保守でも革新でもなんでもいい。とにかく、ぼくよりも先に積極果敢に手を上げていただき、さまざまな質疑を行っていただきたい。そうすれば、ぼくの質疑の数が少なくなり、ぼくの出番も少なくなる。
また、ときには、なるほどと思わせてくれるような質疑を期待したい。
深い質疑を行うためには、実際の質疑の数倍の時間が、準備のための時間として必要になる。たとえば、5時間の質疑を行うためには10数時間の準備が必要だろう。
「3月議会は忙しいですか」
忙しいというよりも、時間とのたたかいなので、プレッシャーが大きいというのが、ぼくの場合の答え。ただし、膨大な準備の時間の積み重ねが、自分にとっての財産だと思っている。
固い地面にトンガを突き刺して、土を掘り起こすためには、ひたすら汗をかいて作業するしかない。そういう努力をしないと専門化している自治体の仕事を理解することはできない。土を耕す努力もしないで「難しい」というのは、根本的に間違っている。
誰だって込み入った話を込み入った形で理解するのは難しい。しかし、このような努力をしないと、道はひらけない。ひたすら努力するかどうか、ここに全てがかかっている。
日本共産党以外の議員で、誰か、深い準備をして質疑の「水先案内人」になってはもらえないだろうか。
「質疑ありませんか」
という議長の問いに、数多くの議員の手がいっせいに上がるようにさらに変化すれば、かつらぎ町という行政は、もっと発展すると思うのだが。
東芝さんのそのご意見大賛成です。
そもそも議員の仕事であるチェック機能が、今のかつらぎ町では機能していないと思います。

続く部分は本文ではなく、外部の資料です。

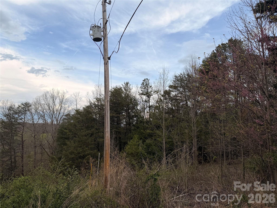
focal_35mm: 24
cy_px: 104
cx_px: 138
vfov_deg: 56.8
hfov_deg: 71.6
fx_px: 192
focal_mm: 6.76
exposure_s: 1/3279
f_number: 1.78
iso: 80
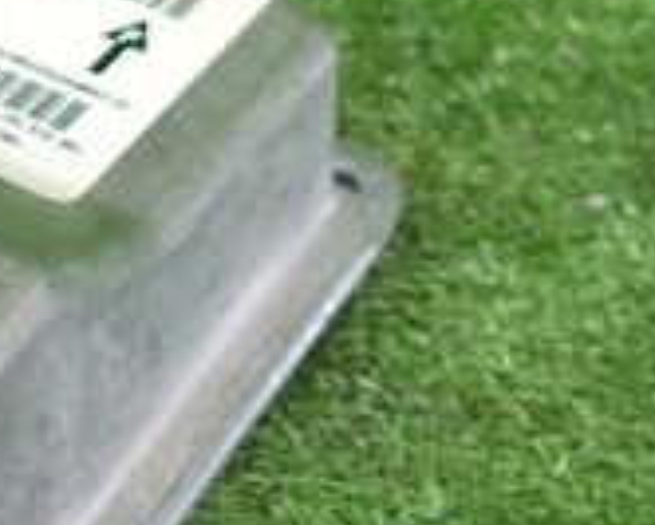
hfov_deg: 19.7
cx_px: -233
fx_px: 1707
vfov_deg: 17.5
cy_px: 324
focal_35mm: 88
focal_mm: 4.5
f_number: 2
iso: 200
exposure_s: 1/30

もう一つ言えることは、町民の意識も引くからと私は思います。
自分ならってことが議会だよりを見て、常々思います。
この前、議論をしていたら、「審議会の方々が真面目に一生懸命議論しているんだから、それを議会が修正するのはどうか」という意見があって驚きました。
この論理でいけば、「町長が一生懸命議案を検討して議会に出したんだから、それを修正するのはいかがなものか」ということにもつながります。
でもねえ。
議会は、町長と同じように自治体の仕事全体を見渡して、俯瞰できる唯一と言っていい立場に立っています。だからこそ、首長と議会は対等平等なのです。でも、町長と同じように文字どおり全体を広く深く見渡すためには、非常勤である議員が自主的に深く実態を把握して、物事に精通していかなければなりません。そういう努力を行えば、議員による議案の修正は、自治体の仕事をさらに発展させる上で大きな力を発揮するものだと思います。

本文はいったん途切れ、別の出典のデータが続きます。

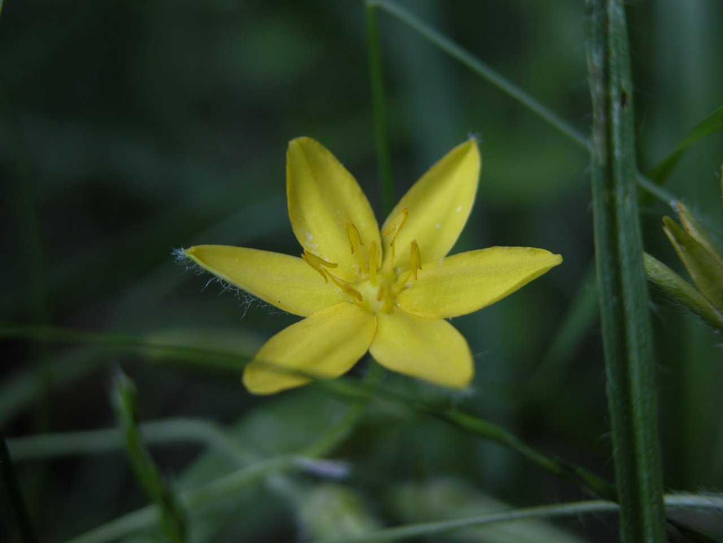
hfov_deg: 18.4
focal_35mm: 107
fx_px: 2235
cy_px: 272
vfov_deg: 13.8
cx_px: 362
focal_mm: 27.3
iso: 100
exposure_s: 1/56.9
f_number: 3.7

議員という仕事の最大の魅力は、際限のない学習が力になる職業だということです。深く学べば、確実に前進できます。人間と自然を相手に、蟷螂の斧のような歩みを繰り返していますが、日々の積み重ねによって、確実に前進できる仕事だと思います。
知的な作業に従事できる仕事に就ける人は幸せなのかも知れません。知的な力が必要な仕事は、選びたくてもなかなか選べないものでもあると思います。議員という仕事は、学ぶことを無限に求めるものです。でも、学ぶ気がなければ、ただ議場に黙って座っていればいい仕事でもあります。それでも報酬は出ます。しかも、学ばない議員でも、選挙になると結構強いのも現実です。ハルクさんのいうように、住民の中にある民主主義の度合い(民度)が低ければ、学ばない議員でも議員は務まります。
知的な力が必要な職業に就いている人を見ていると、学ぶ人と学ばない人に分かれます。若い時代に集中的に学習して、あとはグライダーのようにひたすら下降している人もいるし、のらりくらりとかわすようにしてその位置に留まっている人もいます。
学校の先生や役場の職員にもこのことは当てはまります。
人を教える教師には、たえず学ぶことを求めたいと思います。学び続け、研究し続ける人は、教える中身を豊かにし続ける人だと思います。自分が専門にしている分野については、視野を広げ認識を深める努力をしてほしいですね。無限に開けている複雑な世界に分け入って行く理知(理性と知性。知性だけでなく理性を伴った知性のこと)の力を磨いて、子どもたちといっしょに希望を語ってほしいと思います。
一つ間違い
「引く」ではなく「低い」です。